TASK:
Can you write out every line of the material below verbatim, omitting the pictures?

DATA SHOWN:
***
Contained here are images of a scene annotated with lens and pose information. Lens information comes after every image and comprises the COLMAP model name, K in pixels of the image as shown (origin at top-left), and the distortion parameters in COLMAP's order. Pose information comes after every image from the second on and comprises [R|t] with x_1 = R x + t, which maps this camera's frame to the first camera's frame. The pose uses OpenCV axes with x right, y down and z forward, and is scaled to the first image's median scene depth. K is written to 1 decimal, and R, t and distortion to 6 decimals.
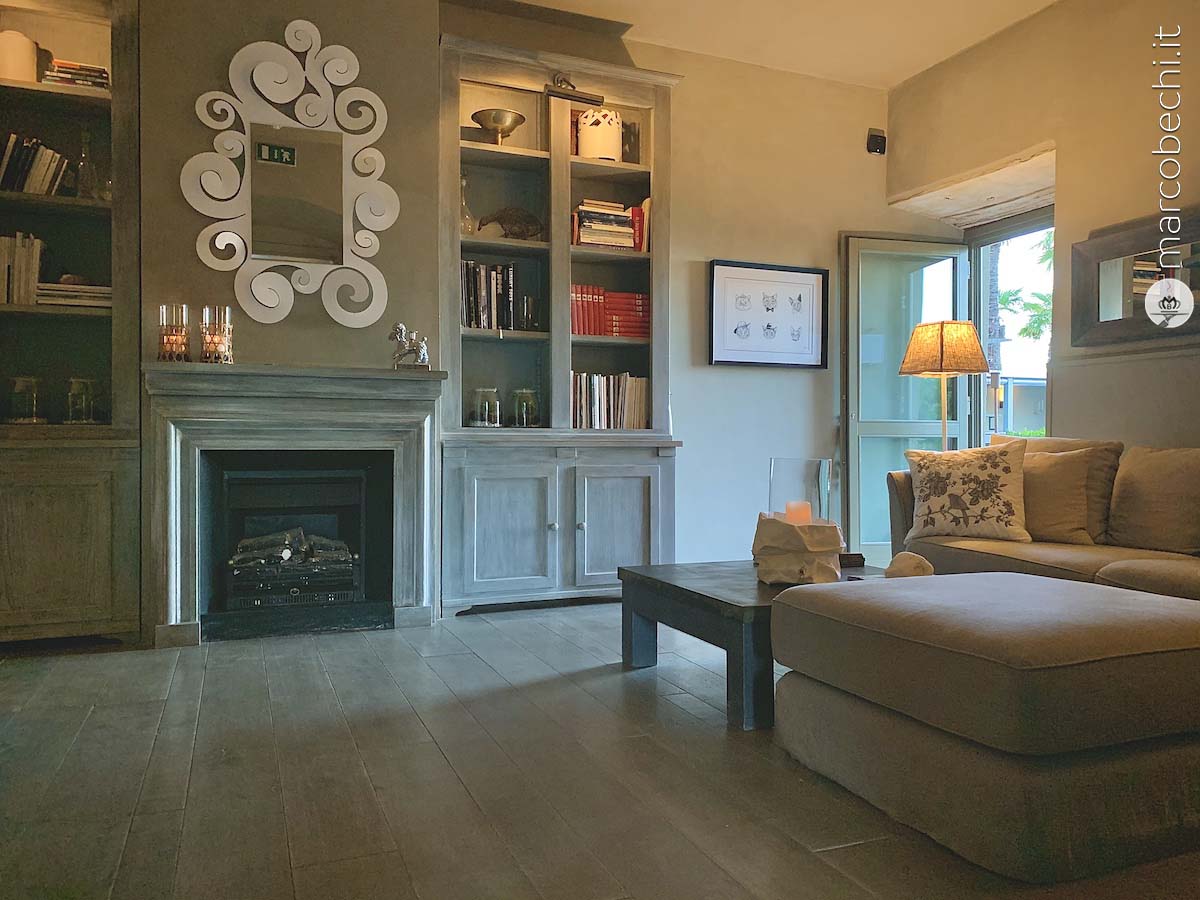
lens RADIAL K [[912.0, 0, 600.8], [0, 912.0, 447.6], [0, 0, 1]] dist [0.004408, -0.008367]
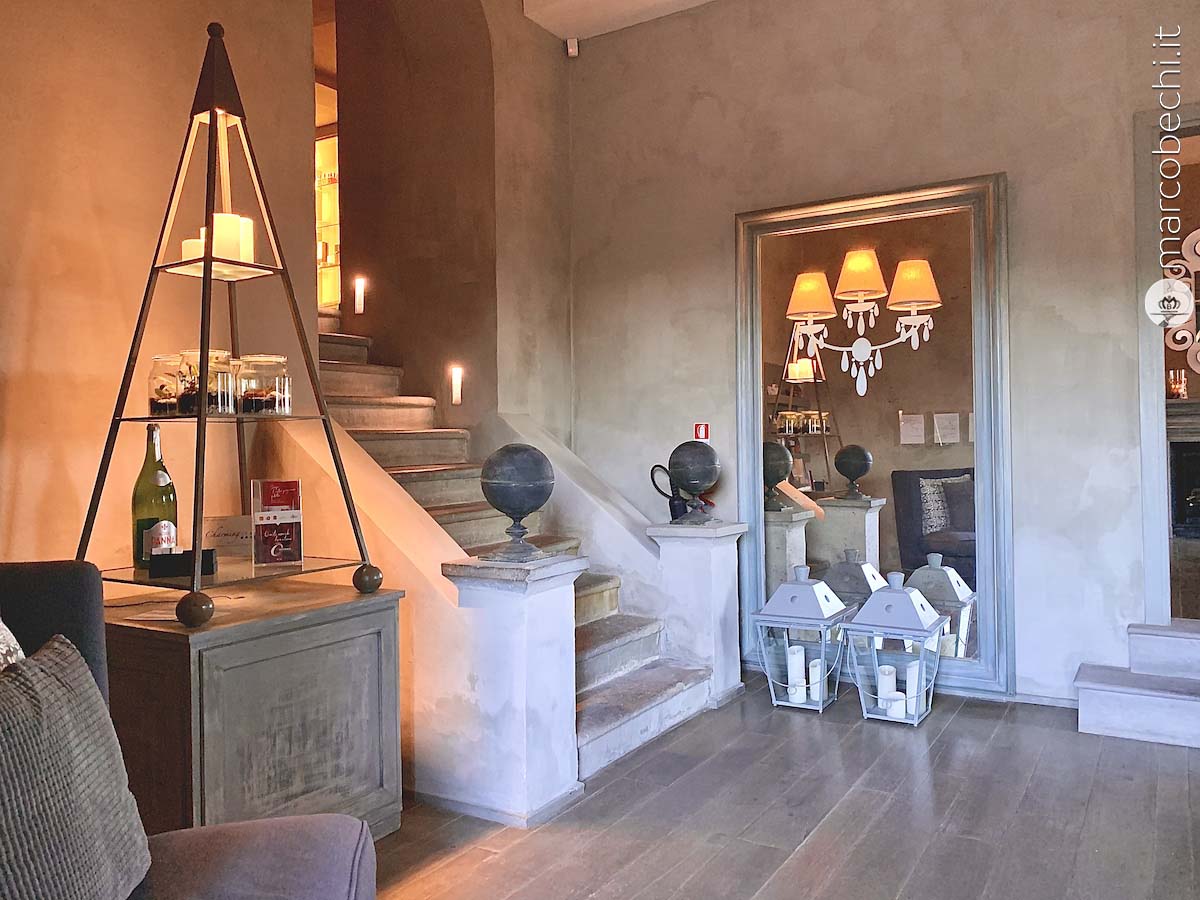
lens RADIAL K [[912.0, 0, 600.0], [0, 912.0, 448.1], [0, 0, 1]] dist [0.004408, -0.008367]
pose [[0.594439, -0.014455, -0.804011, 0.414191], [0.017009, 0.999841, -0.005400, 0.003785], [0.803961, -0.010466, 0.594590, -1.161094]]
***
PROBLEM SOLUTION:
Contained here are images of a scene annotated with lens and pose information. Lens information comes after every image and comprises the COLMAP model name, K in pixels of the image as shown (origin at top-left), and the distortion parameters in COLMAP's order. Pose information comes after every image from the second on and comprises [R|t] with x_1 = R x + t, which maps this camera's frame to the first camera's frame. The pose uses OpenCV axes with x right, y down and z forward, and is scaled to the first image's median scene depth. K is written to 1 decimal, and R, t and distortion to 6 decimals.
lens RADIAL K [[912.0, 0, 600.8], [0, 912.0, 447.6], [0, 0, 1]] dist [0.004408, -0.008367]
lens RADIAL K [[912.0, 0, 600.0], [0, 912.0, 448.1], [0, 0, 1]] dist [0.004408, -0.008367]
pose [[0.594439, -0.014455, -0.804011, 0.414191], [0.017009, 0.999841, -0.005400, 0.003785], [0.803961, -0.010466, 0.594590, -1.161094]]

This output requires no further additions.